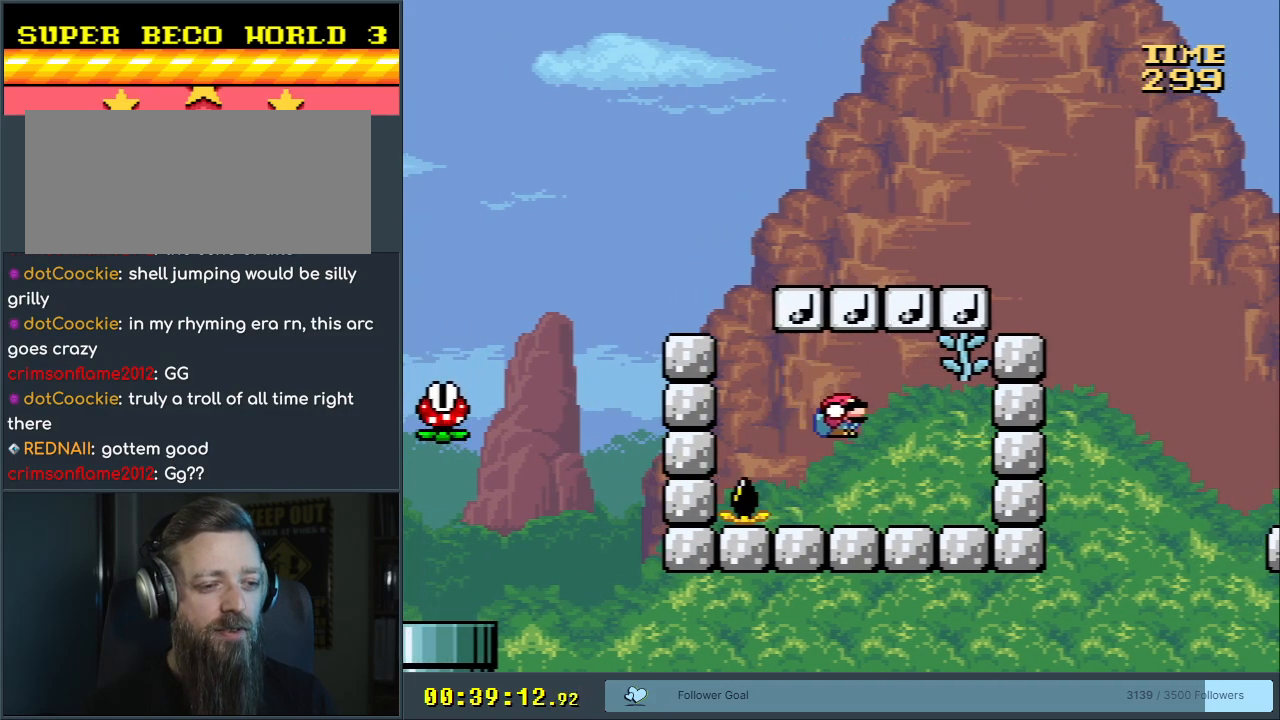
{"buttons": ["Y", "DPAD_LEFT"], "events": [[117, "B", "up"], [117, "DPAD_RIGHT", "up"], [167, "DPAD_LEFT", "down"]]}
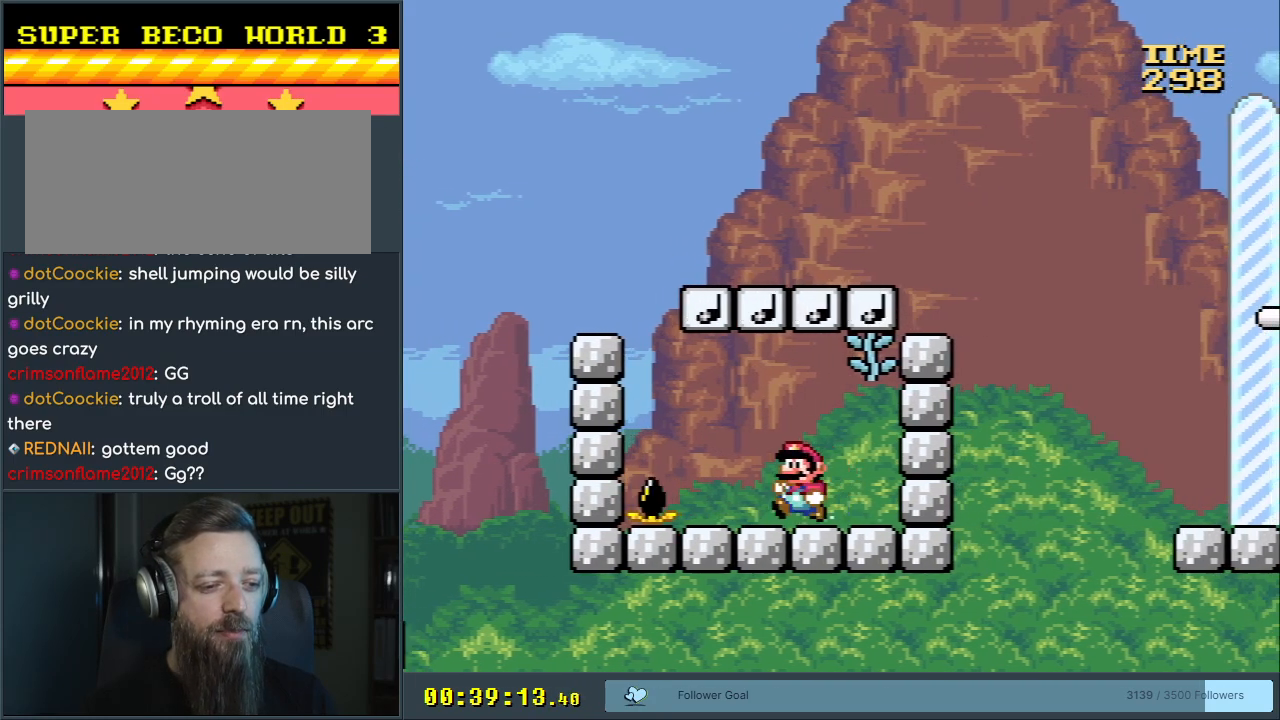
{"buttons": ["B", "Y", "DPAD_RIGHT"], "events": [[117, "DPAD_DOWN", "down"], [167, "B", "down"], [167, "DPAD_LEFT", "up"], [217, "DPAD_RIGHT", "down"], [417, "DPAD_DOWN", "up"]]}
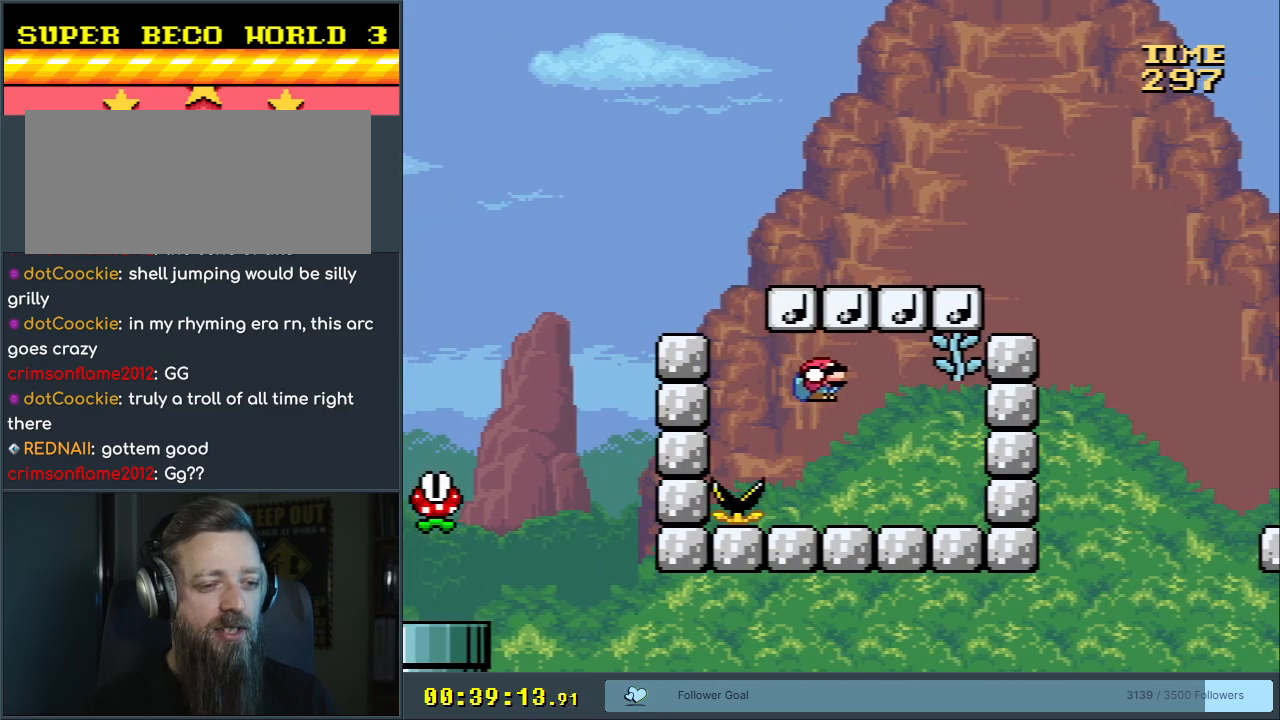
{"buttons": ["Y", "DPAD_LEFT"], "events": [[233, "DPAD_RIGHT", "up"], [267, "B", "up"], [350, "DPAD_LEFT", "down"]]}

| Exercise |
A word-for-word copy of the listing is the goal; keep every picture out of it.

| Answer space |
{"buttons": ["Y", "DPAD_LEFT"], "events": [[117, "B", "up"], [117, "DPAD_RIGHT", "up"], [167, "DPAD_LEFT", "down"]]}
{"buttons": ["B", "Y", "DPAD_RIGHT"], "events": [[117, "DPAD_DOWN", "down"], [167, "B", "down"], [167, "DPAD_LEFT", "up"], [217, "DPAD_RIGHT", "down"], [417, "DPAD_DOWN", "up"]]}
{"buttons": ["Y", "DPAD_LEFT"], "events": [[233, "DPAD_RIGHT", "up"], [267, "B", "up"], [350, "DPAD_LEFT", "down"]]}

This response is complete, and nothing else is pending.